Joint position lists
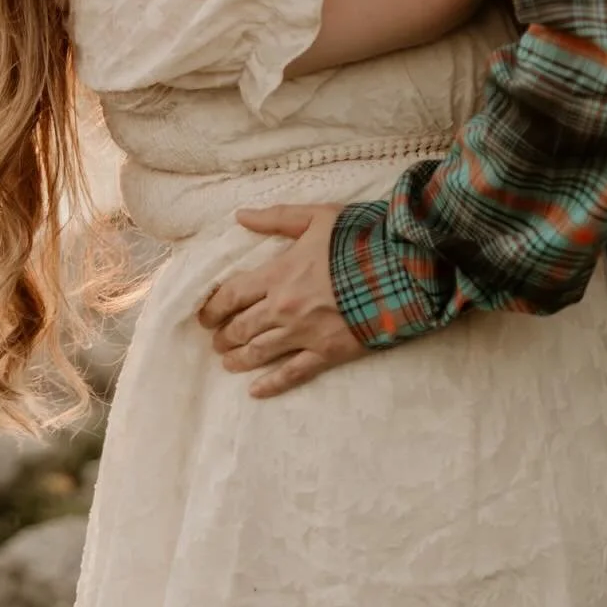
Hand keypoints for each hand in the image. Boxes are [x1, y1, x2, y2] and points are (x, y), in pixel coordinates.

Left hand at [195, 205, 365, 397]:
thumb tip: (241, 216)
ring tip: (228, 363)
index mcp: (279, 273)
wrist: (401, 267)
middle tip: (217, 340)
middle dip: (224, 335)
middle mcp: (284, 307)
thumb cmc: (359, 237)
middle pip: (241, 328)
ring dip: (238, 359)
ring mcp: (305, 333)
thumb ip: (277, 218)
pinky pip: (292, 373)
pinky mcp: (327, 352)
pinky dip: (271, 384)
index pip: (232, 295)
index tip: (205, 315)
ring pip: (259, 352)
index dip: (214, 307)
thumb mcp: (317, 216)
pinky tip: (255, 391)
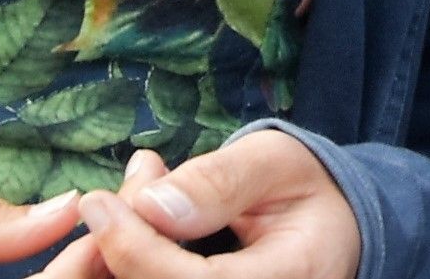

EXERCISE DIRECTIONS ▸ Leave the pictures aside and transcribe only the lines from the one holding "pinky mcp: (327, 352)" through the final line of the records above.

WORKED SOLUTION ▸
pinky mcp: (327, 352)
pinky dip: (271, 384)
index pip: (232, 295)
index tip: (205, 315)
ring pip: (259, 352)
index dip: (214, 307)
thumb mcp: (317, 216)
pinky tip: (255, 391)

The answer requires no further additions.